■ Instructions to follow ■
An exact copy of every entry is required, minus the pictures.

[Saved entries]
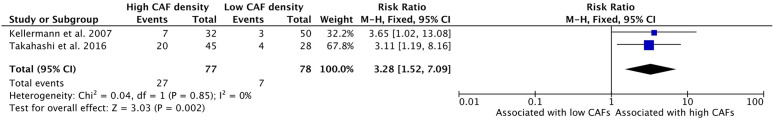
Increased CAF density is associated with high rates of vascular invasion.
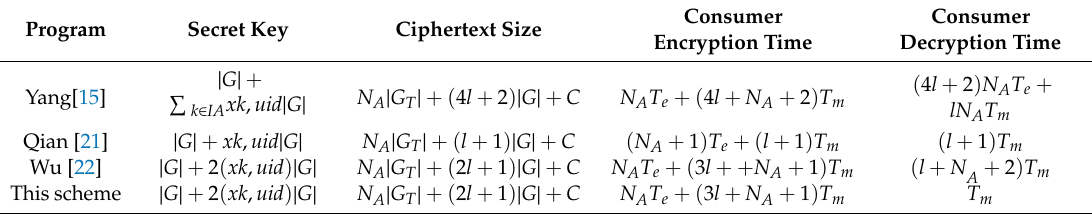
Table 2. Calculation cost comparison.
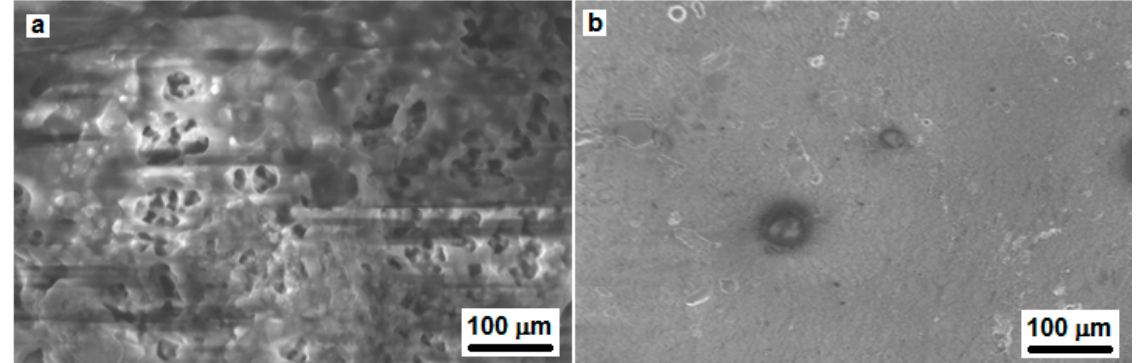
Figure 9. SEM images of MS: ( a ) absence of inhibitor and ( b ) presence of T. aralioides inhibitor extract. EDX was implemented to discover the elements in the MS coupons that were in contact with the aggressive solution (1M HCl) in the presence and absence of the inhibitor. Table 6 exemplifies the test results. Table 6. Elemental composition of the MS specimen in the absence and presence of inhibitor.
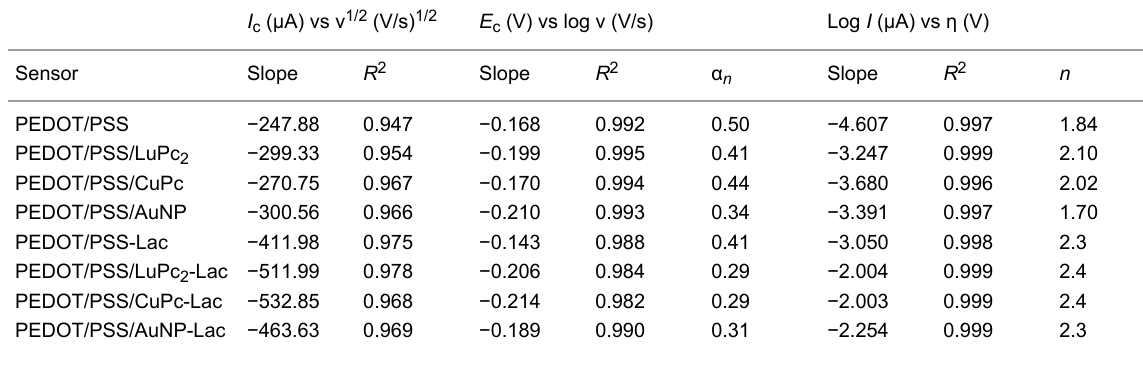
Table 4: Relationship between scan rate in sensors immersed in hydroquinone 10 − 3 mol·L − 1 calculated in the cathodic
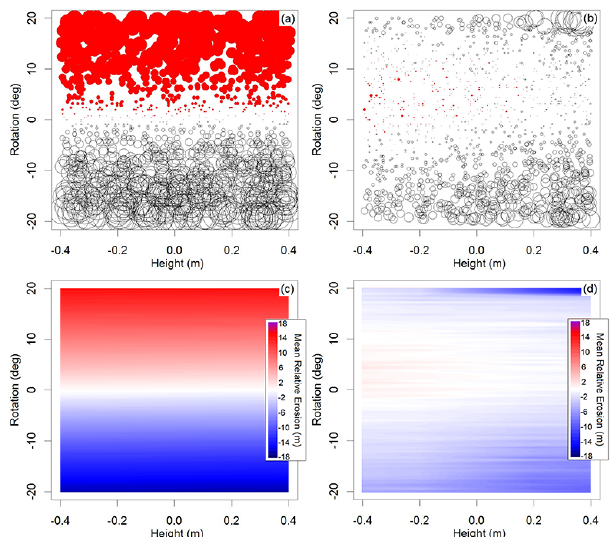
Figure 7. Wave rotation perturbation plotted against spatially aver- aged mean relative erosion for the north (a) and south (b) . Negative values indicate a reduction in the erosion rate. Wave height per- turbations are also plotted against spatially averaged mean relative erosion for the north (c) and south (d) .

■ Response to the exercise ■
Increased CAF density is associated with high rates of vascular invasion.
Table 2. Calculation cost comparison.
Figure 9. SEM images of MS: ( a ) absence of inhibitor and ( b ) presence of T. aralioides inhibitor extract. EDX was implemented to discover the elements in the MS coupons that were in contact with the aggressive solution (1M HCl) in the presence and absence of the inhibitor. Table 6 exemplifies the test results. Table 6. Elemental composition of the MS specimen in the absence and presence of inhibitor.
Table 4: Relationship between scan rate in sensors immersed in hydroquinone 10 − 3 mol·L − 1 calculated in the cathodic
Figure 7. Wave rotation perturbation plotted against spatially aver- aged mean relative erosion for the north (a) and south (b) . Negative values indicate a reduction in the erosion rate. Wave height per- turbations are also plotted against spatially averaged mean relative erosion for the north (c) and south (d) .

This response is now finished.